CYLGMLApr 12, 2020

Individual Fairness in Pipelines

arXiv:2004.05167v143 citations
AI Analysis

This addresses fairness issues in multi-stage decision systems like hiring and promotions, which is an incremental contribution to algorithmic fairness.

The paper investigates individual fairness in pipeline compositions, where unfairness can be arbitrary even with just two stages, and provides a framework showing that naive auditing fails and dependence between stages is necessary for fairness.
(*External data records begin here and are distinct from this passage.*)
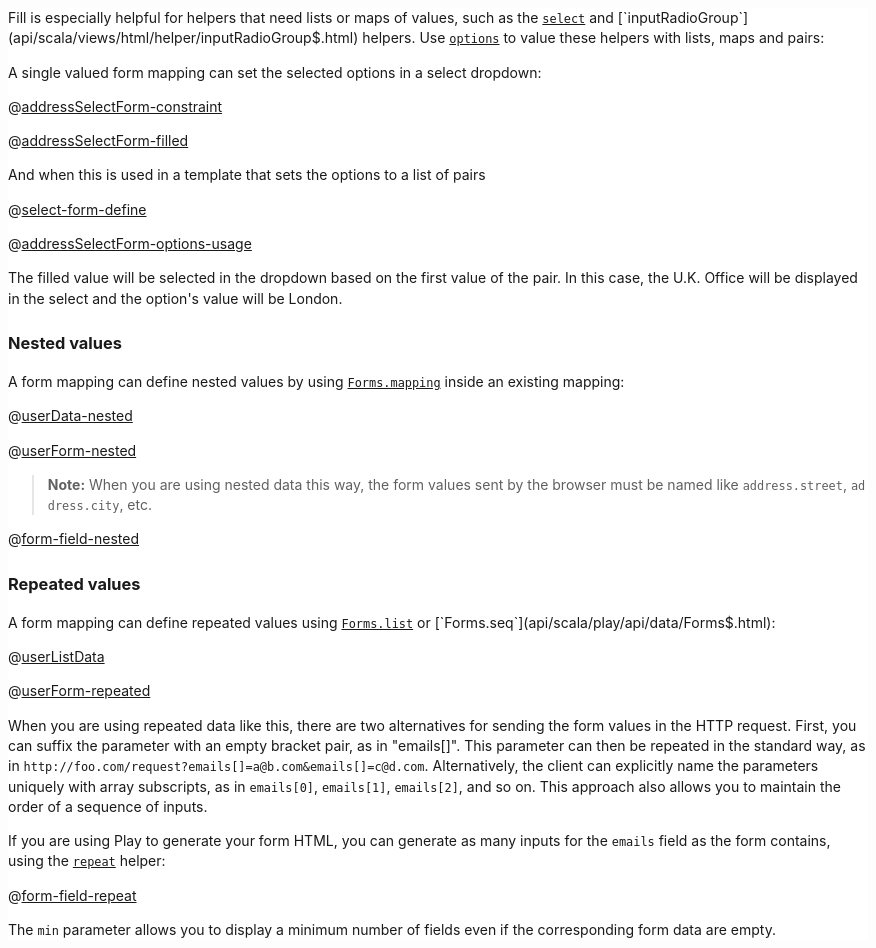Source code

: Fill is especially helpful for helpers that need lists or maps of values, such as the [`select`](api/scala/views/html/helper/select$.html) and [`inputRadioGroup`](api/scala/views/html/helper/inputRadioGroup$.html) helpers.  Use [`options`](api/scala/views/html/helper/options$.html) to value these helpers with lists, maps and pairs:

A single valued form mapping can set the selected options in a select
dropdown:

@[addressSelectForm-constraint](code/ScalaForms.scala)

@[addressSelectForm-filled](code/ScalaForms.scala)

And when this is used in a template that sets the options to a list of pairs

@[select-form-define](code/scalaguide/forms/scalaforms/views/select.scala.html)

@[addressSelectForm-options-usage](code/scalaguide/forms/scalaforms/views/select.scala.html)

The filled value will be selected in the dropdown based on the first value of the pair.
In this case, the U.K. Office will be displayed in the select and the option's value
will be London.

### Nested values

A form mapping can define nested values by using [`Forms.mapping`](api/scala/play/api/data/Forms$.html) inside an existing mapping:

@[userData-nested](code/ScalaForms.scala)

@[userForm-nested](code/ScalaForms.scala)

> **Note:** When you are using nested data this way, the form values sent by the browser must be named like `address.street`, `address.city`, etc.

@[form-field-nested](code/scalaguide/forms/scalaforms/views/nested.scala.html)

### Repeated values

A form mapping can define repeated values using [`Forms.list`](api/scala/play/api/data/Forms$.html) or [`Forms.seq`](api/scala/play/api/data/Forms$.html):

@[userListData](code/ScalaForms.scala)

@[userForm-repeated](code/ScalaForms.scala)

When you are using repeated data like this, there are two alternatives for sending the form values in the HTTP request.  First, you can suffix the parameter with an empty bracket pair, as in "emails[]".  This parameter can then be repeated in the standard way, as in `http://foo.com/request?emails[]=a@b.com&emails[]=c@d.com`.  Alternatively, the client can explicitly name the parameters uniquely with array subscripts, as in `emails[0]`, `emails[1]`, `emails[2]`, and so on.  This approach also allows you to maintain the order of a sequence of inputs.

If you are using Play to generate your form HTML, you can generate as many inputs for the `emails` field as the form contains, using the [`repeat`](api/scala/views/html/helper/repeat$.html) helper:

@[form-field-repeat](code/scalaguide/forms/scalaforms/views/repeat.scala.html)

The `min` parameter allows you to display a minimum number of fields even if the corresponding form data are empty.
It is well understood that a system built from individually fair components may not itself be individually fair. In this work, we investigate individual fairness under pipeline composition. Pipelines differ from ordinary sequential or repeated composition in that individuals may drop out at any stage, and classification in subsequent stages may depend on the remaining "cohort" of individuals. As an example, a company might hire a team for a new project and at a later point promote the highest performer on the team. Unlike other repeated classification settings, where the degree of unfairness degrades gracefully over multiple fair steps, the degree of unfairness in pipelines can be arbitrary, even in a pipeline with just two stages. Guided by a panoply of real-world examples, we provide a rigorous framework for evaluating different types of fairness guarantees for pipelines. We show that naïve auditing is unable to uncover systematic unfairness and that, in order to ensure fairness, some form of dependence must exist between the design of algorithms at different stages in the pipeline. Finally, we provide constructions that permit flexibility at later stages, meaning that there is no need to lock in the entire pipeline at the time that the early stage is constructed.